Friggy · Product Design · Consumer App

Friggy —
A Book Summary App

Designing a personalized reading app that stands out in a crowded market — by putting audio-first experience, habit formation, and personalization ahead of generic content feeds.

Role

Product Designer (pair with 1 designer)

Team

PM, 2 Designers, Developers, QA, Graphic Team

Status

Live on iOS

Product DesignConsumer AppiOSGamificationAudio UXPersonalization
Friggy cover

The problem

The market was crowded — but missing something

Apps like Blinkist and Headway had already proven the demand for book summaries. But they treated users the same — same feed, same recommendations, same experience regardless of goals or preferences. The opportunity was personalization: an app that felt like it was built for you, not for everyone.

Research

What we learned early

We started with competitive analysis of Blinkist, Headway, and Bookmates — mapping their strengths and gaps. We combined this with quick corridor testing to gather early reactions from real users.

01

Users dropped off after 1–2 summaries

Without a clear next step or personal recommendation, non-paying users had no reason to come back.

02

People preferred listening over reading

Audio consumption was significantly more popular — but most apps treated audio as a secondary feature.

03

Users didn't know what to read next

Strong demand for personalization and guidance — not just a catalog to browse.

Process

Moving fast with a clear framework

To move quickly and stay aligned across two designers, we built a shared UX framework early: a user journey map based on reading motivation, a prioritization matrix to scope the MVP, and weekly design-engineering syncs with early prototypes tested internally to validate flows before building.

Solution

Designed around clarity, focus, and habit

Every feature was designed to answer one of three needs: help users discover what to read next, make consuming summaries effortless, and give them a reason to come back tomorrow.

Users select focus areas, set personal goals, and choose books that match their interests. The onboarding flow builds a reading profile that shapes every recommendation going forward.

Personalized Onboarding

Outcome

Live on iOS, preparing for growth

Friggy launched on iOS and is now live for early users. The MVP was built around audio-first experience, personalization, and clarity — shaped directly by our early research findings.
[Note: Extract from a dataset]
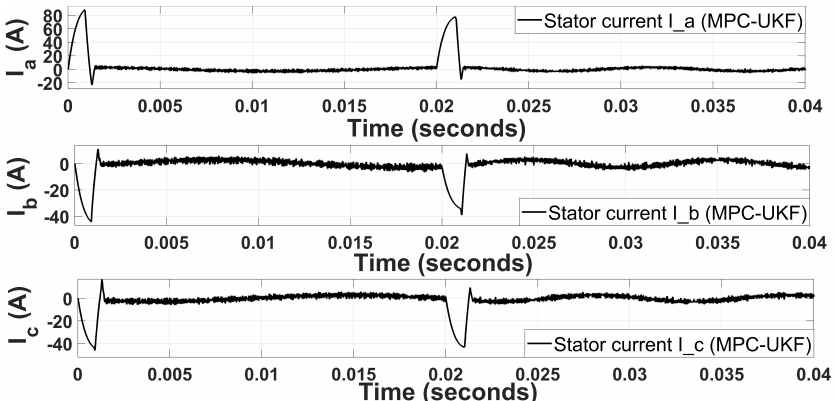
Figure 4. Three-phase stator currents for MPC-UKF.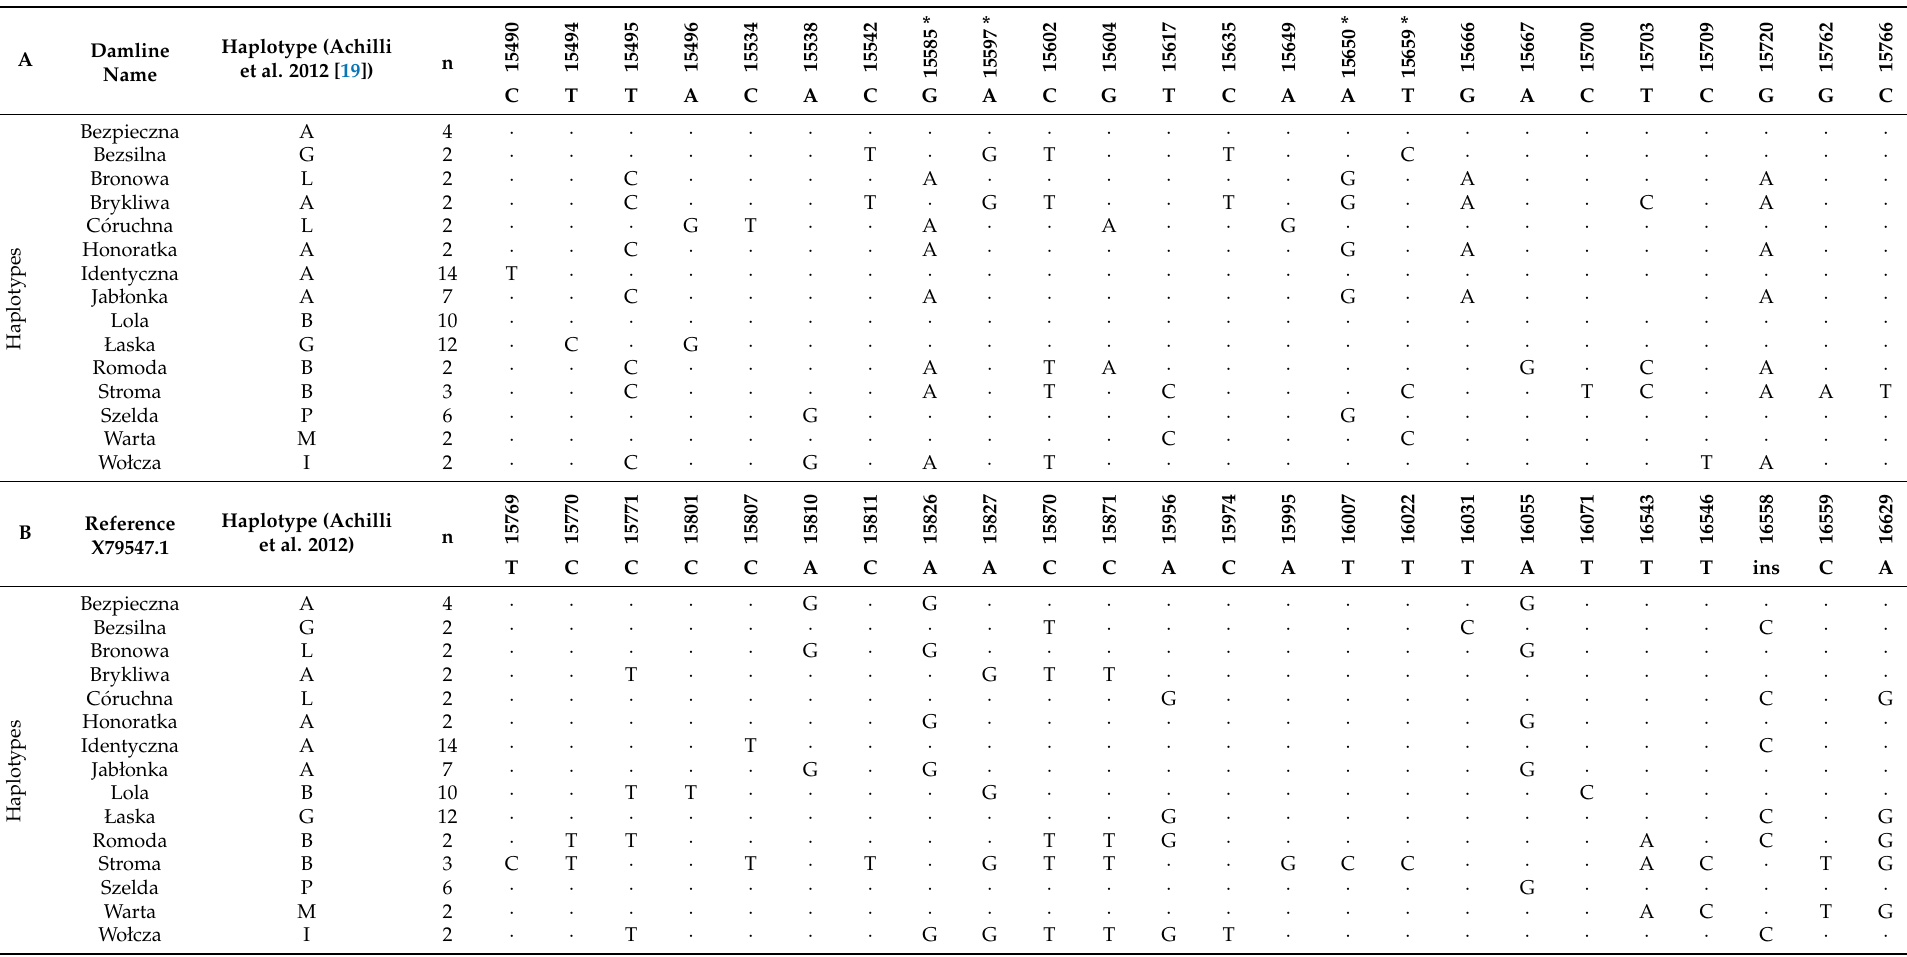
Table 2. A: All Polish draft horse haplotype sequences used in the study with the Single Nucleotide Polymorphisms (SNPs) between positions 15490 and 15766, compared with the reference sequence X79547.1. *—hotspots; ·—no differences. B: All Polish draft horse haplotype sequences used in the study with the Single Nucleotide Polymorphisms (SNPs) between positions 15769 and 16629, compared with the reference sequence X79547.1; ·—no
The next stage focuses on A/B testing the onboarding flow with a goal of increasing trial starts — applying the same growth experimentation approach used in previous projects.

Key learnings

What I took away

01

Audio-first is a UX decision, not a feature

Treating audio as the primary consumption mode — not an add-on — changed how we designed every screen. Player UI, navigation, and content structure all followed from this one decision.

02

Habit requires a hook, not just content

The gamification layer wasn't decoration — it was the answer to the drop-off problem. Streaks and constellations gave users a reason to open the app even when they had nothing specific to read.

03

Lightweight testing beats no testing

Without budget for formal user research, corridor testing with colleagues gave us enough signal to make confident prioritization decisions. Imperfect data is still better than assumptions.